Prevention and Control:
Animals actively shedding infectious organisms should be isolated until signs of lameness have disappeared. If this is not possible, a waterproof dressing or protective boot should be applied; however, animals wearing protective boots should be monitored carefully to avoid additional damage. Boots should be disinfected between use.
Because busy traffic areas are invariably heavily contaminated, steps should be taken to ensure that areas around drinking troughs, gateways, and tracks are adequately drained. Animals at pasture might be moved to a clean, dry area, or possibly housed during periods of heavy rainfall. Contaminated concrete must be frequently cleaned and scraped free of manure.

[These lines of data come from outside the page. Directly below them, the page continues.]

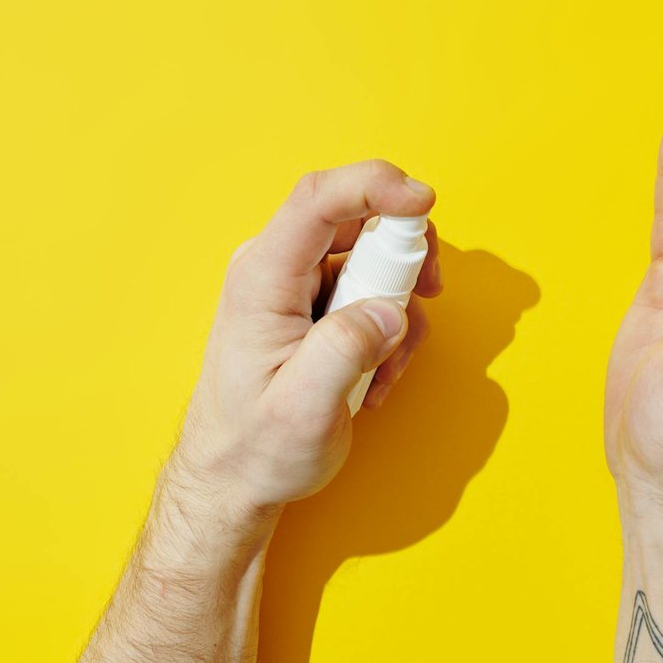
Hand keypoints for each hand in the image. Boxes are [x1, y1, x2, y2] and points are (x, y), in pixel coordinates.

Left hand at [175, 159, 441, 515]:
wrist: (235, 478)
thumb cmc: (256, 447)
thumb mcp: (303, 409)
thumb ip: (346, 351)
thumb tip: (388, 311)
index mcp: (263, 278)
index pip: (319, 199)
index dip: (375, 184)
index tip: (424, 201)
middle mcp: (277, 267)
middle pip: (357, 216)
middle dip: (405, 253)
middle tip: (426, 296)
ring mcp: (297, 283)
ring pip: (373, 254)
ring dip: (400, 304)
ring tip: (387, 367)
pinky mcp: (317, 303)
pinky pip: (373, 288)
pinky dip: (391, 326)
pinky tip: (377, 375)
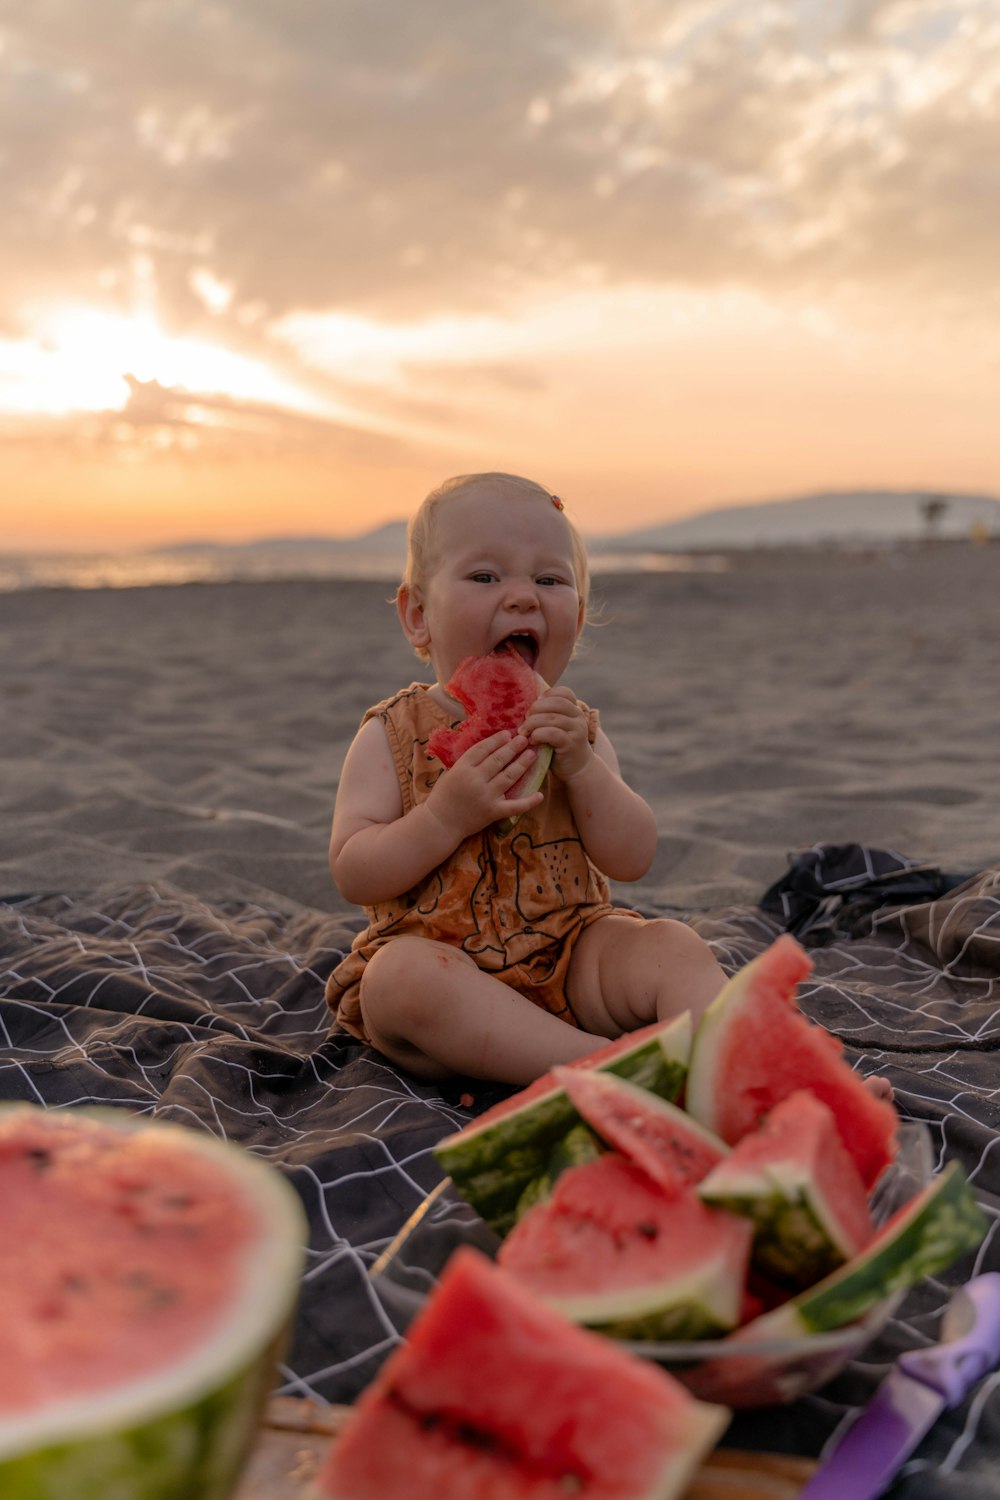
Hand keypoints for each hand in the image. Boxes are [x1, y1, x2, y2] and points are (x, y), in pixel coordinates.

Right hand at [425, 730, 543, 842]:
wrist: (440, 823)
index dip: (497, 740)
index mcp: (462, 768)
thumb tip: (488, 747)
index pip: (483, 749)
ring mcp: (485, 796)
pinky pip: (514, 806)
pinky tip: (540, 794)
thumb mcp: (451, 773)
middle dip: (513, 747)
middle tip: (525, 739)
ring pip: (509, 776)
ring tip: (532, 754)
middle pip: (498, 759)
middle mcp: (475, 780)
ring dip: (522, 764)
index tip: (508, 733)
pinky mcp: (493, 812)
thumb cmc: (443, 796)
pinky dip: (528, 801)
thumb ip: (467, 762)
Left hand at [519, 687, 591, 781]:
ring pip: (551, 718)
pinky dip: (538, 734)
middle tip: (525, 719)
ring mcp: (577, 730)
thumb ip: (546, 714)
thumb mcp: (556, 726)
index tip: (535, 706)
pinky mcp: (571, 744)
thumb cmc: (559, 746)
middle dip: (536, 709)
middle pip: (556, 703)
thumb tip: (522, 703)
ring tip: (523, 732)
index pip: (564, 692)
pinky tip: (532, 740)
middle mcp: (578, 717)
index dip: (547, 695)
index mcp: (574, 709)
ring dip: (532, 723)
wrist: (576, 769)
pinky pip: (552, 733)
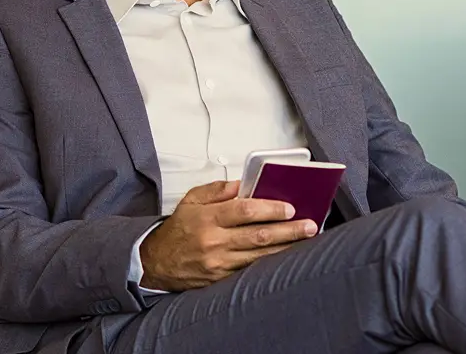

Preventive use of a footbath with an antiseptic and astringent solution (eg, copper or zinc sulfate [7%–10% in water]) has given beneficial results. Formaldehyde solution (3%–5% in water) can also be used. Ethylenediamine dihydroiodide has been used as a feed supplement for prevention, but the results are extremely uncertain. Vaccines against F necrophorum have failed because of the weak immune response to the bacterium. High levels of zinc fed as a supplement have a beneficial effect by improving epidermal resistance to bacterial invaders.